[Extracted page text data]
━━━━━━━━━━━━━━━━━━━━━━━━━━━━━━

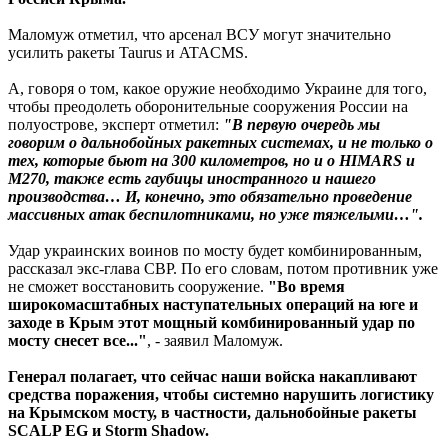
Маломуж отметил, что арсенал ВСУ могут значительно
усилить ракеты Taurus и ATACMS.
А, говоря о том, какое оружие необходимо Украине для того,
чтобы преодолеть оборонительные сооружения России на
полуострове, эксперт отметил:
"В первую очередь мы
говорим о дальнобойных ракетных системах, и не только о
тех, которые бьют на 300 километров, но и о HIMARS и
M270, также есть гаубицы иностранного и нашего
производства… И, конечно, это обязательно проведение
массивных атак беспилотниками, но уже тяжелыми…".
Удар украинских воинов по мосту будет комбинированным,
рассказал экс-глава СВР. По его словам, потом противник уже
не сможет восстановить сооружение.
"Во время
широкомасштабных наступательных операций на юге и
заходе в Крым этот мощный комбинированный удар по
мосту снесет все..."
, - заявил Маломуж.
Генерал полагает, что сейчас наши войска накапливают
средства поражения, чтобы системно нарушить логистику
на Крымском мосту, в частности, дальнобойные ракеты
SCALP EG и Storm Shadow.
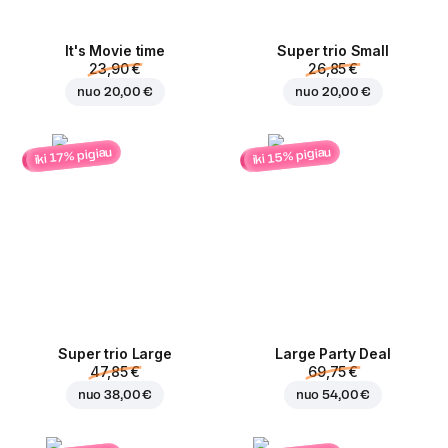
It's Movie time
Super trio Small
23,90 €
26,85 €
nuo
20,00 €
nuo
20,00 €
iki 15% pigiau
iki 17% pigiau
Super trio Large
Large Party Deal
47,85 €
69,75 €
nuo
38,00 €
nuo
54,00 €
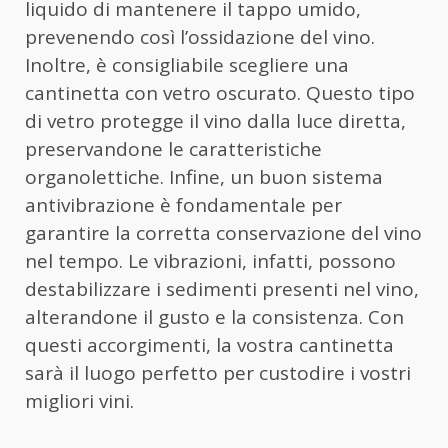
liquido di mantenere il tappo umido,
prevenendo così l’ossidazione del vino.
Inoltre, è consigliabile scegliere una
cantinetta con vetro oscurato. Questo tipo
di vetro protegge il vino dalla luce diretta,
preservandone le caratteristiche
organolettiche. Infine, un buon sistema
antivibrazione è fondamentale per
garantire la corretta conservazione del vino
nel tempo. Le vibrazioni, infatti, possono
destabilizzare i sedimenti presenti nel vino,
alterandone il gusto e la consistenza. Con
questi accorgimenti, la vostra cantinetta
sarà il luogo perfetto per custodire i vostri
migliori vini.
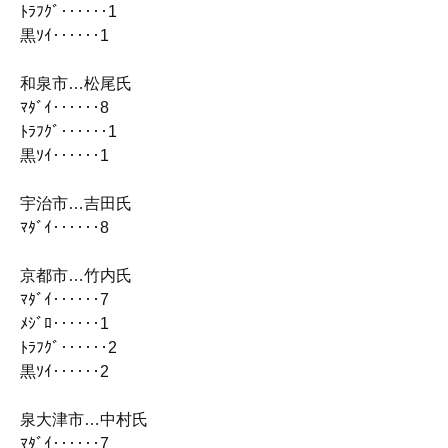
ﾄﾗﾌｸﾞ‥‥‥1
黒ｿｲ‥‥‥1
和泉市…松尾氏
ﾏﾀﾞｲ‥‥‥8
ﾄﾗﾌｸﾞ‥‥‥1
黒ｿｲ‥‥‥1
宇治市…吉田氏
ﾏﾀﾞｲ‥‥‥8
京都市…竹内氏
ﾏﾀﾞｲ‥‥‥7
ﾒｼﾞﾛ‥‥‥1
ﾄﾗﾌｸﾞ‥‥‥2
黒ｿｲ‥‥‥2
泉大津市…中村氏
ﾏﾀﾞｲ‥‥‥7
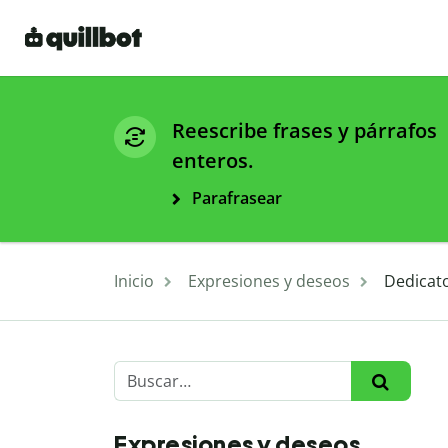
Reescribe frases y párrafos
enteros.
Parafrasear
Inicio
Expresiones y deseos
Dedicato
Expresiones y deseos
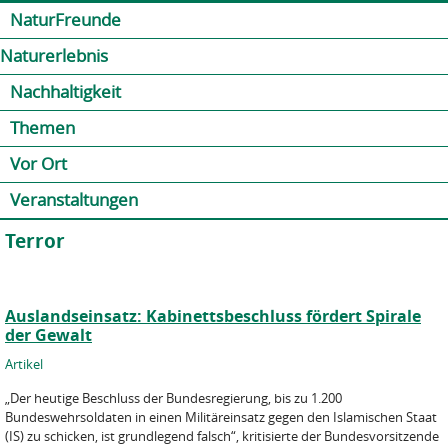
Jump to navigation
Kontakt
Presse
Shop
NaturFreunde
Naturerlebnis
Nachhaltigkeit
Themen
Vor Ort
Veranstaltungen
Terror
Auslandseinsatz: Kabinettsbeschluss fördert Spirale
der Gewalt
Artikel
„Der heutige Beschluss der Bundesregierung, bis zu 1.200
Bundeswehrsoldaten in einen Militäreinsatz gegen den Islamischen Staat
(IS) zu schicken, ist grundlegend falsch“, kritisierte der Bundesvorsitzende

━━━━━━━━━━━━━━━━━━━━━━━━━━━━━━

Print, exactly as written, the lines above from the first one to the one containing "первую очередь мы". Leave out pictures.

Маломуж отметил, что арсенал ВСУ могут значительно
усилить ракеты Taurus и ATACMS.
А, говоря о том, какое оружие необходимо Украине для того,
чтобы преодолеть оборонительные сооружения России на
полуострове, эксперт отметил:
"В первую очередь мы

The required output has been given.